Muscle Memories Continue to Haunt Me
On the tension between a day we call good and a God who meets you in the loop
In the liturgical practices preceding the reforms of 1955, the Trisagion hymn: Holy God, Holy Mighty One, Holy Immortal One—was exclusively featured in the Good Friday liturgy of the Roman Church, where it was sung in both Greek and Latin. Hope one day the Latin Church brings it back.
So it’s fitting that today, on Good Friday, we begin the Divine Mercy novena.
A day we call “good.” A day that doesn’t look good. The tension holding those two words together is almost unbearable. But we’re called to sit in it. The emotion of Friday and the silence of Saturday. In our fluttering day-to-day culture, we can miss the point. We’re trying to see but there’s so much to overwhelm the senses. Everyone scurries around preparing for the feast. They almost forget to prepare for the feast. As we try to get last-minute haircuts, get pastel outfits in order, plan the menu, buy the 300%-inflated plastic eggs and fill them with pseudo-chocolate micro-plastic candies…
Maybe it’s a good time just to take a walk in the silence. Maybe it’s a good time to do whatever you need to do to connect, even if it’s an action that feels the same tension as the words Good and Friday put together.
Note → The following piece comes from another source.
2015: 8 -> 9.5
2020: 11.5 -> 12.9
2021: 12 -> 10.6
Most nights I fall asleep to the album LP3 by American Football. More specifically, the song “Silhouettes,” on repeat. Sometimes I wake up in the middle of the night and it’s still playing and it lulls me right back under. It has for years. In fact, Spotify told me I’m the number one listener of this band on the planet (literally see in the comments), which is either an achievement or a diagnosis. The funny thing is… they’re not my “favorite band,” even though they are up there.
The song opens like a call to liturgy for me. A bell and a vibraphone, then these layered guitars that ripple more than they resolve, and Mike Kinsella singing almost chanting almost humming about the muscle memory it takes to stay close to someone like him. It’s seven minutes of guilt and wonder and a promise that someday, when the chaos subsides, he’ll find his way back. I don’t know when it started, but at some point the Jesus Prayer began running underneath it. Unconscious, unprompted, like a second pulse. Behind the Midwest math-rock crescendo: Lord Jesus Christ, Son of the Living God, have mercy on me, a sinner. Not on my lips. Deeper. In the chest somewhere.
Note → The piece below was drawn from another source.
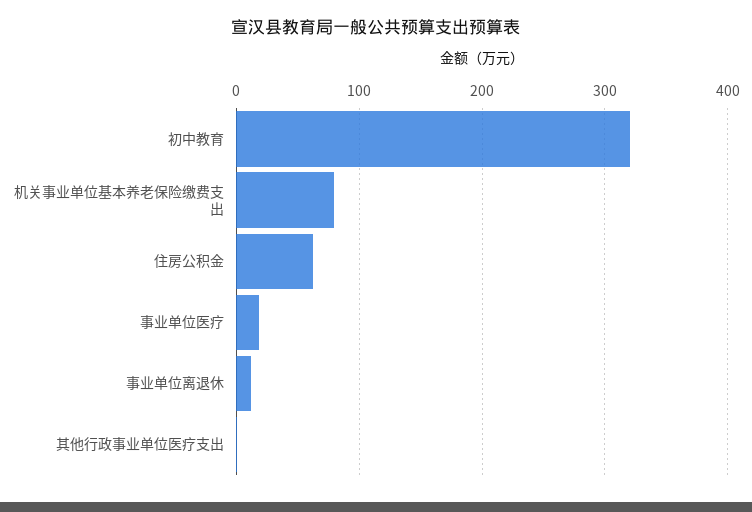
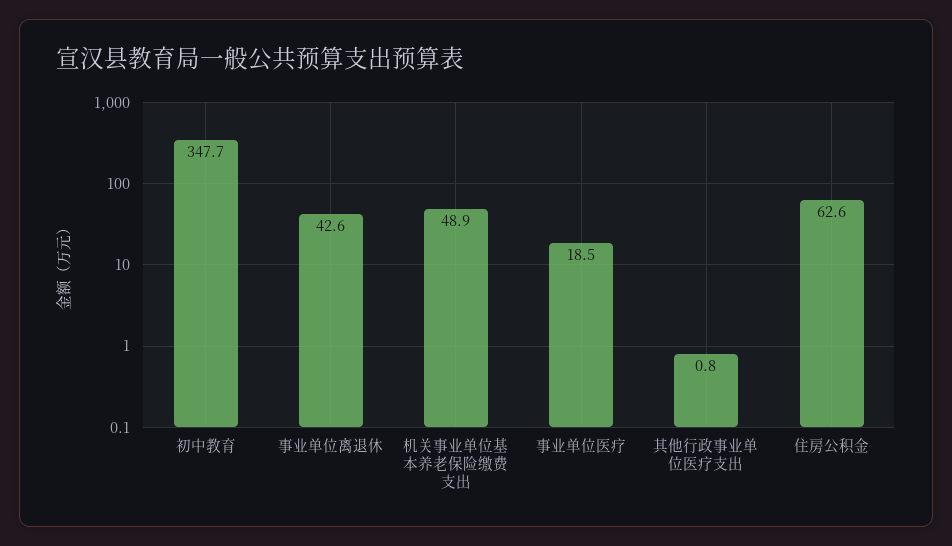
初中教育: 320 -> 347.7
机关事业单位基本养老保险缴费支出: 80 -> 48.9
事业单位离退休: 10 -> 42.6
The song holds the surface of my brain just enough, the arpeggios, the repetition, the ache, that something quieter underneath can finally breathe. The Desert Fathers called it unceasing prayer, when the prayer descends from the mind into the heart and runs on its own like a heartbeat. Like a frequency. They achieved it in the silence of the Egyptian wilderness. I achieve it to a midwest emo band from Urbana, Illinois, with a Zyn pouch tucked in my lip and a phone full of unanswered emails.
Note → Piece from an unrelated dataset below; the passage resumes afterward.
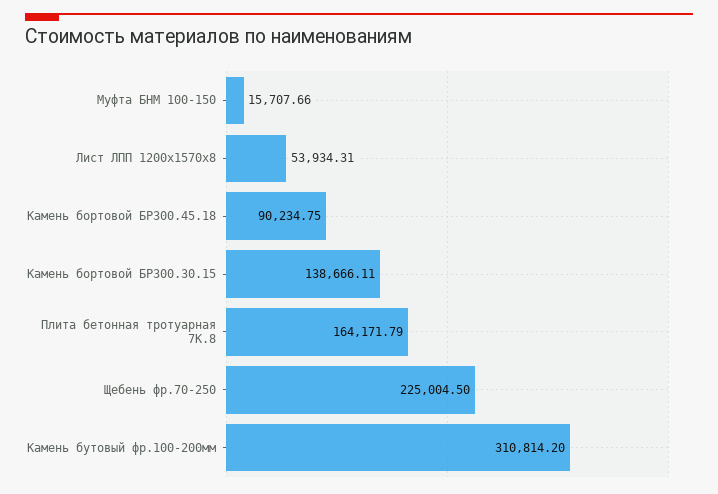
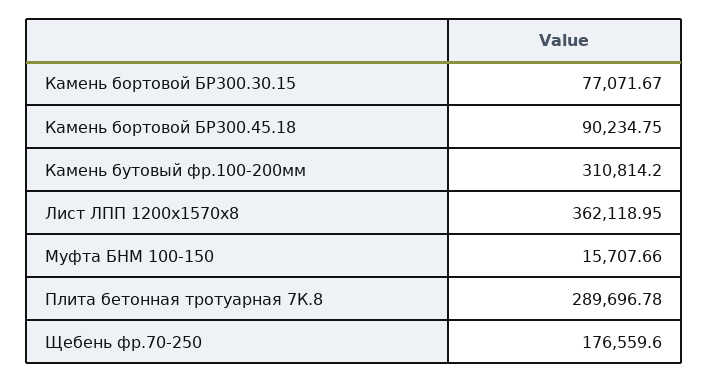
Лист ЛПП 1200х1570х8: 53934.31 -> 362118.95
Камень бортовой БР300.30.15: 138666.11 -> 77071.67
Плита бетонная тротуарная 7К.8: 164171.79 -> 289696.78
Щебень фр.70-250: 225004.5 -> 176559.6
“I don’t think God minds this as a vehicle,” I whisper to myself in an attempt to mix the tension of the vulgar (in the classical sense of common) with the sacred as I put in my earbuds and roll over. Grace builds on nature, and my nature is a buzzing, scanning, pattern-drunk mess that can’t sit still unless something is feeding the noise. So the song feeds the noise. And in the quiet it creates, a quiet I can’t manufacture any other way, the prayer prays itself in time signatures I can’t count. The wound on the outside, the mercy on the inside, both running at once. At least I think that’s what the whole thing looks like from the inside. Not pristine. Not silent. Not what the prayer manuals describe. Nor the starets recommend. But real. Incarnational. The only hesychasm my wiring will permit.
And it’s enough.
Or I hope it is. It’s enough to go to sleep and that will do. For tonight.
And the last decade or so too. And it’s good enough for this day that we call “good.”
Holy God, Holy Mighty One, Holy Immortal One have mercy on me, a sinner, at 139 beats per minute.